I won’t try to put this any better than the original article:

“They want to overhaul development aid so that more of it is spent on programs that actually make a difference. And they are trying to do so in a way that skirts the long-running ideological debate between aid groups and their critics…. The basic idea behind the lab is to rely on randomized trials — similar to the ones used in medical research — to study antipoverty programs. This helps avoid the classic problem with the evaluation of aid programs: it’s often impossible to separate cause and effect.”

Let’s figure out what’s going on here. The research uses randomized trials to disentangle causality, the ubiquitous problem for figuring out relationships from real-world data; because the method is strong, they can rely less on normative judgment when they make the jump from the science to the policy, thus cutting ideology out. Just like the Obama team I was talking about yesterday, the gap between science and policy is vanishingly small here, but clearly it’s crucial for the success of the whole venture that the science be pure as snow. The science can’t tell you you’re right or wrong to hold the belief that children should be educated – that’s all on your head – but it can perform the true role of positive economics and help you figure out exactly how to improve the quality of education if that’s what you want.

The reason why these development economists are perceived as the most “relevant” is twofold: they have easy to understand, convincing science and they explicitly embrace the normative implications of their science. Their science is as sophisticated as it gets, but they certainly don’t need esoteric math. On that note, the last word goes to that New Yorker article:

“One way to encourage economists to become more worldly might be to abolish the Nobel Prize for economics, which since its introduction, in 1969, has helped foster a professional culture that values technical wizardry above all else. Deprived of the publicity surrounding the annual Stockholm ceremony, economists would actually have to do something useful to get noticed.”

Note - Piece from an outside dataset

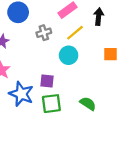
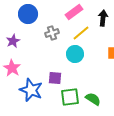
green square: (51, 104) -> (70, 97), moved

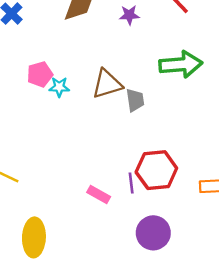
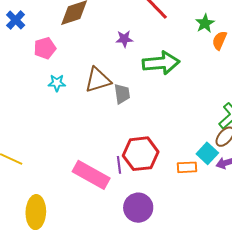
purple star: (129, 15) -> (124, 39), moved
pink pentagon: (40, 74) -> (45, 48), moved
pink rectangle: (99, 194) -> (91, 175), size x1.8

EDIT: Actually I’m not sure that should be the last word. By the merits of, for example, the work Duflo, Banerjee and co. are doing, they would absolutely qualify for a Nobel memorial prize in economic science. The prize does seem to have become at least as much an applied math prize as a “good economic science” prize, which I guess is the problem the New Yorker article is highlighting. The problem isn’t the prize, but the criterion for winning, perhaps.